The Effect of Preoperative Phenazopyridine on Urinary Retention Following Midurethral Sling
The aim of this study was to determine the effect of preoperative oral phenazopyridine on short-term voiding dysfunction in patients undergoing a retropubic midurethral sling.Methods
We conducted a retrospective cohort study in subjects undergoing a retropubic midurethral sling comparing those who received preoperative oral phenazopyridine with those who did not. We included all women who underwent a retropubic midurethral sling without concomitant procedures under general anesthesia at our institution. Slings were placed by either suprapubic or transvaginal approach, per surgeon’s preference. Demographics and intraoperative data on preoperative dose of phenazopyridine and medications linked to voiding dysfunction were captured.Results
One hundred seventy-four subjects were identified. Twenty-five subjects failed to meet inclusion and exclusion criteria and were excluded, and 149 subjects comprised the final groups. Eighty-two subjects (55.03%) received phenazopyridine, and 67 (44.97%) did not. Most subjects received a 200-mg dose (97.6%). Except for surgical approach, both groups receiving and not receiving phenazopyridine had similar demographic characteristics. Eighty-eight percent of the subjects who received phenazopyridine passed the voiding trial versus 73.1% (odds ratio, 2.98; 95% confidence interval, 1.23–7.17).

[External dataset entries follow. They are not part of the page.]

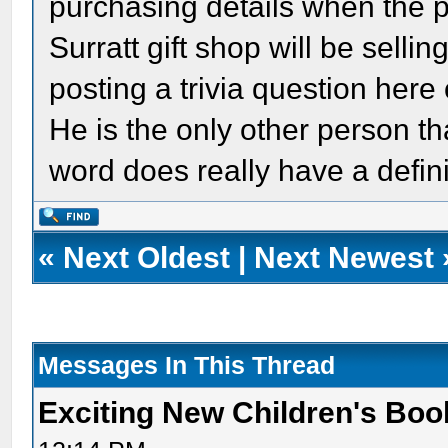
purchasing details when the pu
Surratt gift shop will be selli
posting a trivia question here
He is the only other person tha
word does really have a defini
«
Next Oldest
|
Next Newest
Messages In This Thread
Exciting New Children's Bo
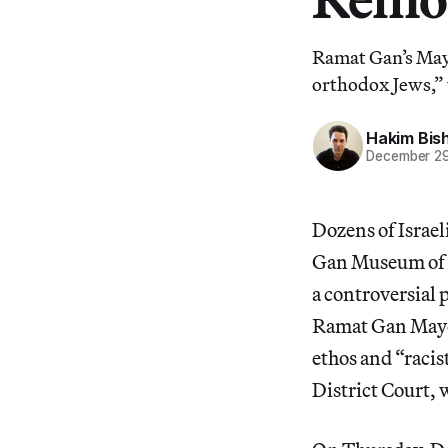
Ramat Gan’s May
orthodox Jews,” 
Hakim Bis
December 29
Dozens of Israel
Gan Museum of Is
a controversial p
Ramat Gan Mayo
ethos and “racis
District Court, 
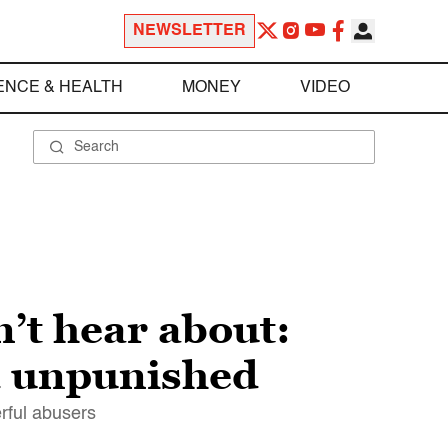
NEWSLETTER
ENCE & HEALTH
MONEY
VIDEO
’t hear about:
d unpunished
erful abusers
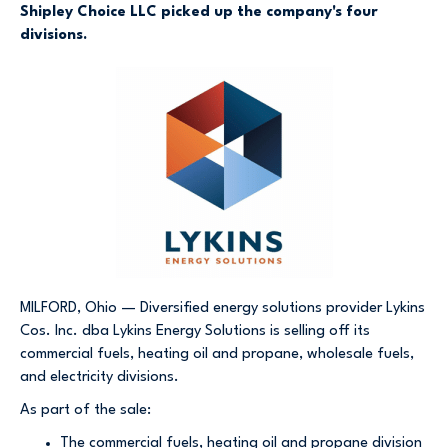
Shipley Choice LLC picked up the company's four
divisions.
MILFORD, Ohio — Diversified energy solutions provider Lykins
Cos. Inc. dba Lykins Energy Solutions is selling off its
commercial fuels, heating oil and propane, wholesale fuels,
and electricity divisions.
As part of the sale:
The commercial fuels, heating oil and propane division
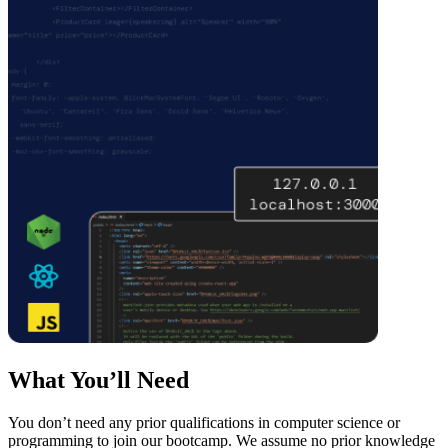
What You’ll Need
You don’t need any prior qualifications in computer science or
programming to join our bootcamp. We assume no prior knowledge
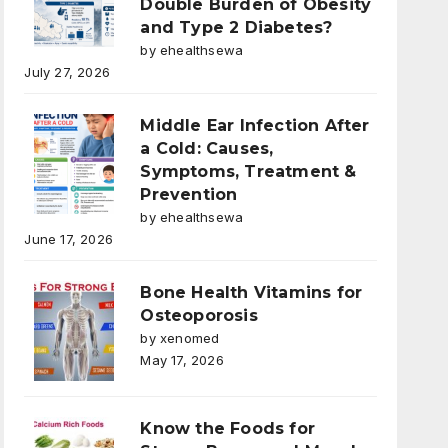
Double Burden of Obesity
and Type 2 Diabetes?
by ehealthsewa
July 27, 2026
Middle Ear Infection After
a Cold: Causes,
Symptoms, Treatment &
Prevention
by ehealthsewa
June 17, 2026
Bone Health Vitamins for
Osteoporosis
by xenomed
May 17, 2026
Know the Foods for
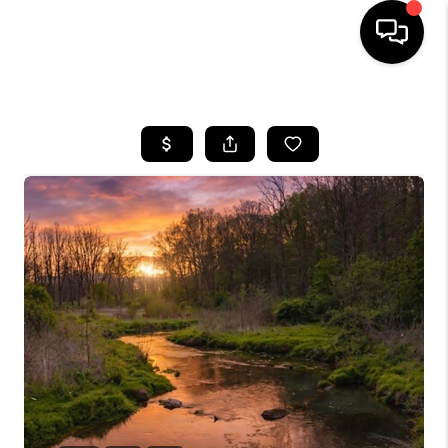
HOME
SEARCH LISTINGS
OUR AREAS
BUYING
SELLING
FINANCING
ABOUT
CHARLOTTESVILLE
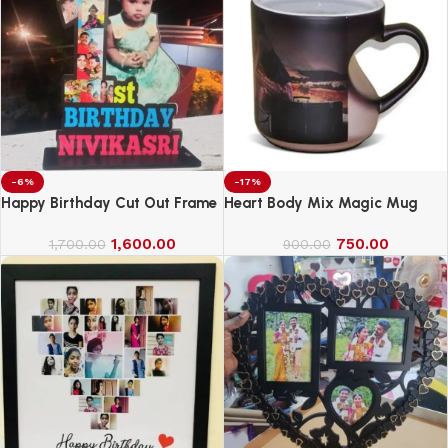
-6%
-17%
Happy Birthday Cut Out Frame
Heart Body Mix Magic Mug
1,600.00
750.00
1,700.00
900.00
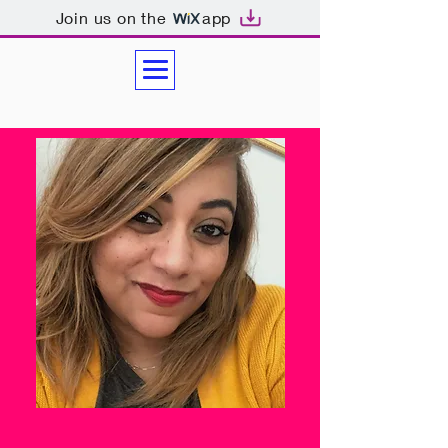
Join us on the
app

After adjusting for medications, estimated blood loss, number of trocar passages, or bladder perforation, the patients receiving phenazopyridine were still more likely to pass the postoperative voiding trials compared with those who did not (odds ratio, 2.97; 95% confidence interval, 1.10–7.98).Conclusions
Our findings suggest that the preoperative administration of phenazopyridine may improve postoperative voiding function after a retropubic midurethral sling. Additional prospective trials are needed to confirm this finding.